- Summer Glau as River Tam
- First appearance: "Serenity" (2002)
- Last appearance: Serenity (2005)
- Created by: Joss Whedon
- Portrayed by: Summer Glau, Skylar Roberge (young), Hunter Ansley Wryn (young)

In-universe information
- Gender: Female
- Occupation: Crew member of Serenity
- Relatives: Gabriel Tam (father) Regan Tam (mother) Simon Tam (brother)
- Homeworld: Osiris

= River Tam =

Fictional character of the Firefly franchise

River Tam is a fictional character from the Firefly franchise.

River is portrayed by Summer Glau in the 2002 TV series Firefly and the 2005 film Serenity. In 2005, Glau won the SFX magazine award for Best Actress for her role in Serenity. Glau later won a Saturn Award for Best Supporting Actress, again for her role as River in Serenity in May 2006. Glau was also runner up for Best Actress/Movie in the SyFy Genre Awards for 2006.

==Production details==
Joss Whedon selected Glau for the role after having previously worked with her on another of his shows, Angel.
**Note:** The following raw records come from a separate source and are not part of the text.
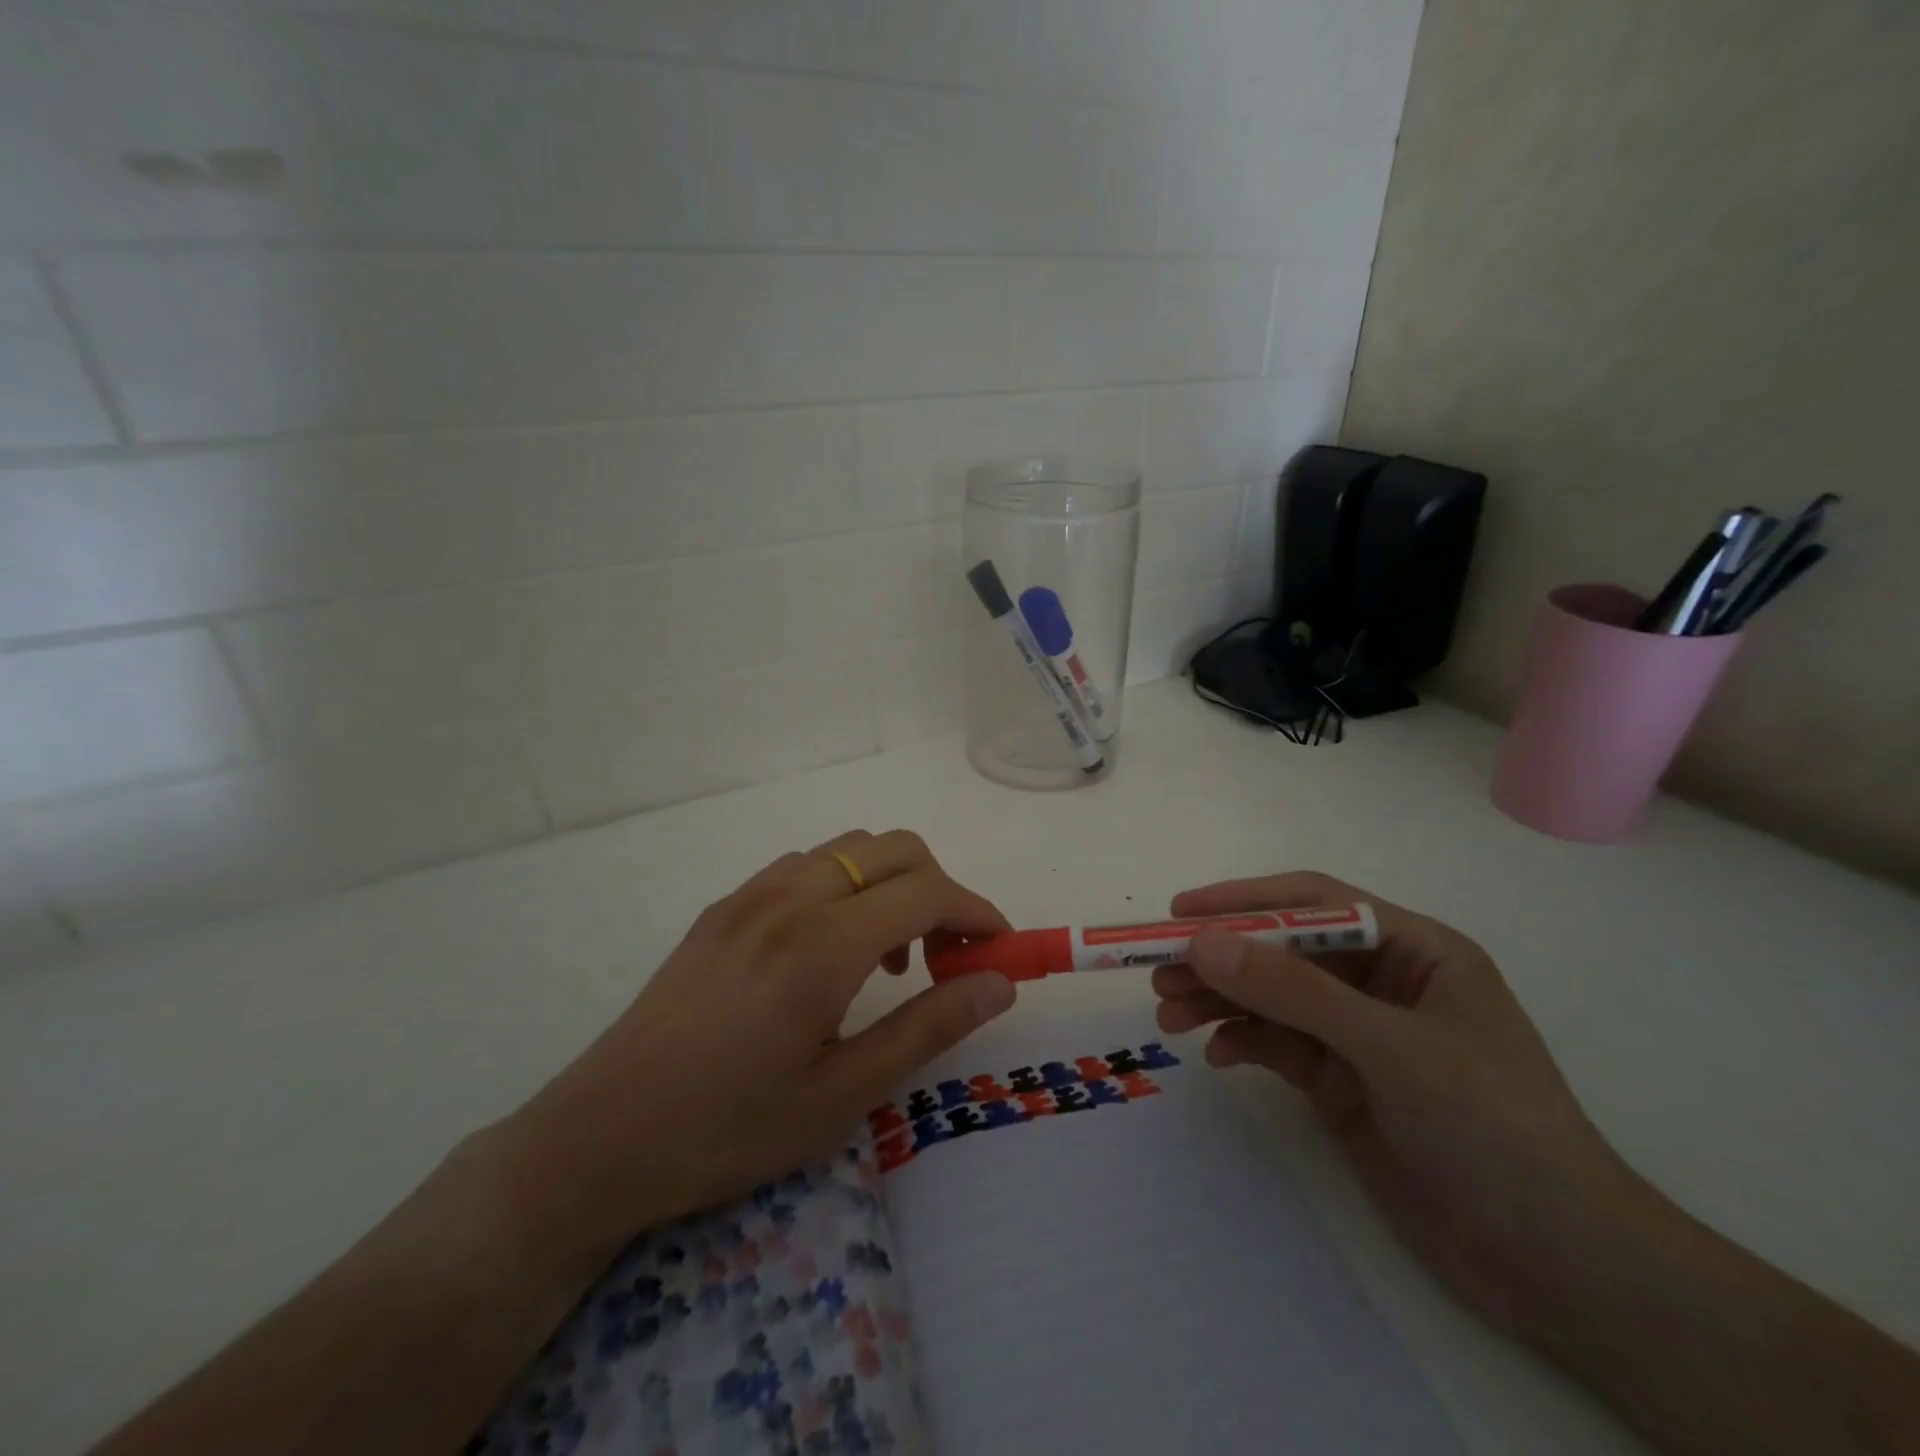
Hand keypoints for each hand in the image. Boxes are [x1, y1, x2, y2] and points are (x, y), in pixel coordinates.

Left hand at [493, 830, 1015, 1272]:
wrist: (600, 1137)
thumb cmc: (729, 1129)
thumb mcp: (842, 1095)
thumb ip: (928, 1027)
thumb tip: (998, 983)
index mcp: (823, 944)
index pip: (928, 892)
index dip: (977, 912)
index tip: (999, 951)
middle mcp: (790, 897)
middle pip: (894, 848)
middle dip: (940, 888)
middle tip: (946, 958)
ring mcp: (750, 895)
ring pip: (848, 848)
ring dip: (890, 884)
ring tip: (888, 958)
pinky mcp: (724, 907)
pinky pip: (805, 866)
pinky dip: (845, 885)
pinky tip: (830, 949)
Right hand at [1152, 871, 1651, 1339]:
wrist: (1563, 1270)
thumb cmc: (1495, 1130)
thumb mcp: (1391, 1049)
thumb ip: (1295, 992)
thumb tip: (1202, 944)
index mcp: (1413, 951)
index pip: (1314, 904)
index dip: (1244, 901)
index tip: (1180, 914)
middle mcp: (1382, 984)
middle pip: (1283, 952)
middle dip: (1221, 959)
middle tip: (1158, 973)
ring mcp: (1360, 1036)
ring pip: (1273, 999)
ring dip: (1220, 1001)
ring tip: (1168, 1015)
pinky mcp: (1344, 1084)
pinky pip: (1278, 1046)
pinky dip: (1243, 1043)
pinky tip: (1214, 1055)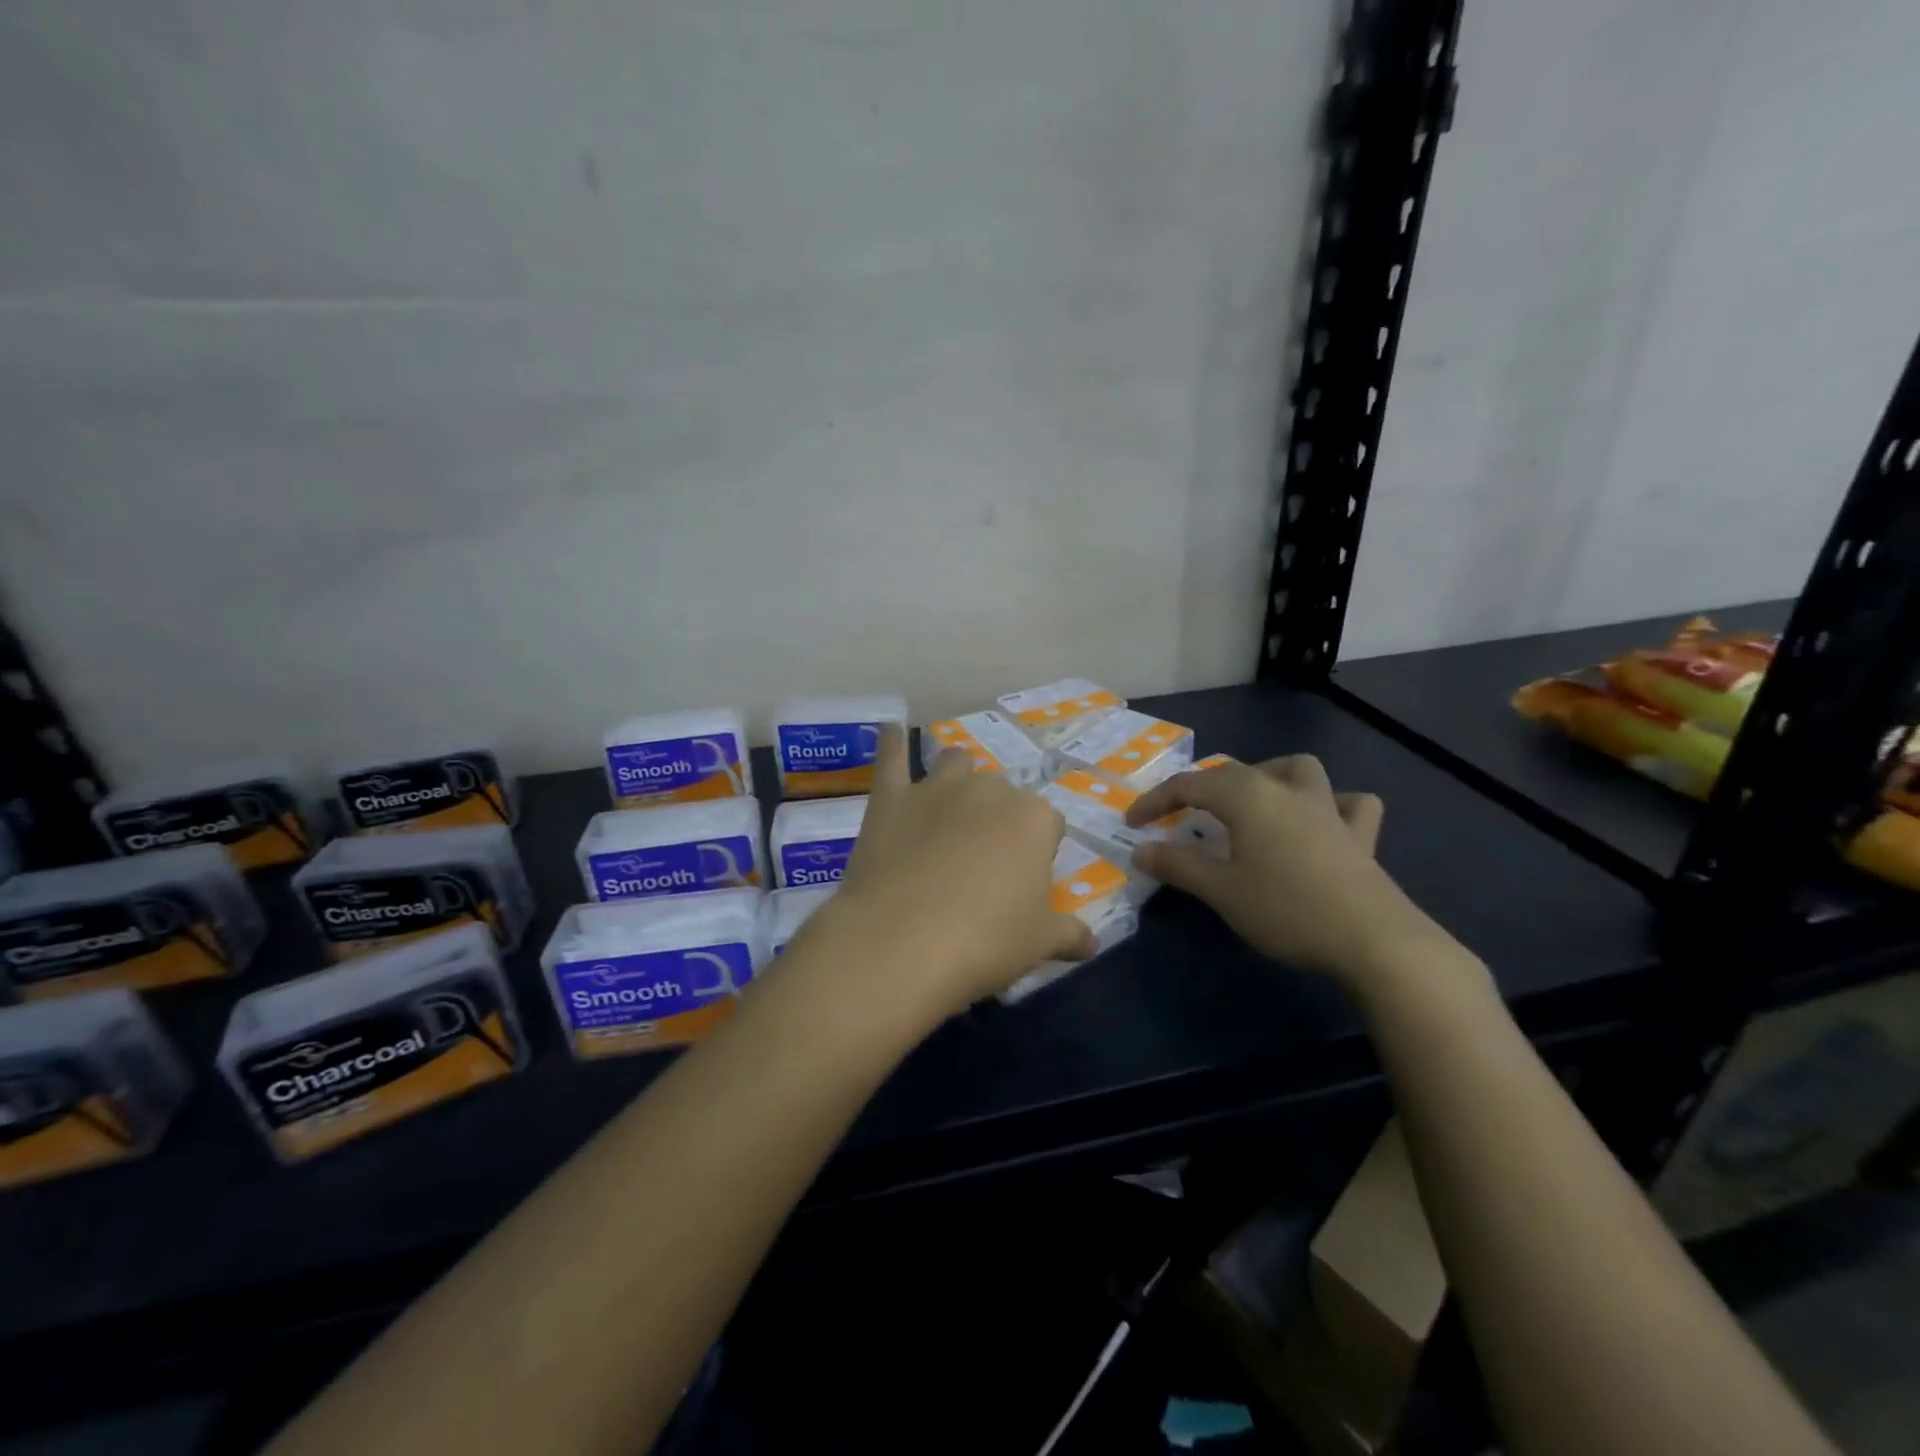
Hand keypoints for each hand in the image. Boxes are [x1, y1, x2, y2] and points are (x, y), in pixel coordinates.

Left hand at [798, 725, 1093, 1022]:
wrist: (902, 942)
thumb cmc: (985, 941)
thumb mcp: (1040, 943)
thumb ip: (1070, 934)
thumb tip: (1093, 944)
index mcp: (1033, 818)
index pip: (1049, 823)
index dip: (1039, 851)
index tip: (1025, 881)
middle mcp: (989, 790)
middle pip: (1002, 792)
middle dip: (998, 817)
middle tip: (984, 861)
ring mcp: (936, 788)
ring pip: (956, 762)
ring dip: (958, 777)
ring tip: (950, 808)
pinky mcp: (891, 798)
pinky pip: (891, 757)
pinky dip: (891, 741)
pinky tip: (891, 728)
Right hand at [1126, 754, 1442, 988]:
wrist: (1373, 941)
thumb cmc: (1286, 910)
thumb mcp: (1220, 890)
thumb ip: (1178, 865)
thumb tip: (1141, 849)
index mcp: (1247, 796)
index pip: (1189, 785)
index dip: (1156, 801)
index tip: (1132, 823)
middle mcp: (1286, 790)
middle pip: (1235, 772)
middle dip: (1201, 788)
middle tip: (1182, 817)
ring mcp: (1328, 809)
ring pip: (1297, 769)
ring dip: (1269, 775)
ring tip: (1252, 801)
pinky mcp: (1360, 836)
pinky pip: (1349, 805)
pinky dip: (1332, 805)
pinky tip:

River Tam was Glau's first major role. Glau's inexperience assisted her in playing the character: she likened River's emotional withdrawal to her own initial apprehension on the set.

In many of the hand-to-hand combat scenes featuring the character, particularly those in Serenity, Glau's own experience in ballet dancing was incorporated into her fight choreography.

==Depiction==
During River's early childhood, she grew up alongside her brother, Simon, part of the wealthy Tam family on the "core" planet of Osiris. She was graceful and intellectually gifted. She is described as having a strong thirst for knowledge and a love for and intuitive grasp of dance. By the time she was fourteen years old, she had grown "bored" with her studies and enrolled in a graduate program for physics.

It was at this point that she was sent to a government learning facility known as "The Academy". While her parents and Simon believed the Academy was a private school meant to nurture the gifts of talented children, it was in fact a cover for a government experiment in creating assassins. While in the hands of Alliance doctors and scientists, River was secretly experimented on, including surgery that damaged her amygdala. According to Simon, the Alliance attempted to isolate River from her family, though she managed to send a call for help by putting a coded message in a letter to her brother. Simon decoded the message and set out to rescue his then sixteen-year-old sister, despite his parents' insistence that he was being paranoid. In his quest to locate and free River, Simon enlisted the aid of anti-governmental groups, exhausting his personal fortune and sacrificing a promising medical career.

The R. Tam sessions depict her descent into insanity and portray hints of her psychic abilities. She references the "G-23 Paxilon Hydrochlorate", which would later be a plot point in the film Serenity, and mentions the Academy's first subject "dying on the table." The first session clip indicates she has strong "intuitive" abilities and can easily understand complex subjects.

==Reception==
In 2005, Glau won the SFX Magazine award for Best Actress for her role as River in Serenity. Glau later won a Saturn Award for Best Supporting Actress, again for her role as River in Serenity in May 2006. Glau was also runner up for Best Actress/Movie in the SyFy Genre Awards for 2006.

The nature of the character and her role in the franchise has garnered praise from various reviewers. Some have positively likened the character's erratic behavior to autism. Dr. Karin Beeler of the University of Northern British Columbia compared and contrasted River to Buffy Summers, protagonist of the Buffy the Vampire Slayer franchise (also created by Joss Whedon), in her book Seers, "Witches" and Psychics on Screen: An Analysis of Women Visionary Characters in Recent Television and Film. Beeler labeled the character an anti-heroine, in comparison to the more heroic role of Buffy Summers. Film critic and horror author Michael Marano also compared the character to Buffy, citing the two characters' combat prowess as similarities and describing River as the apotheosis of Joss Whedon's strong female characters.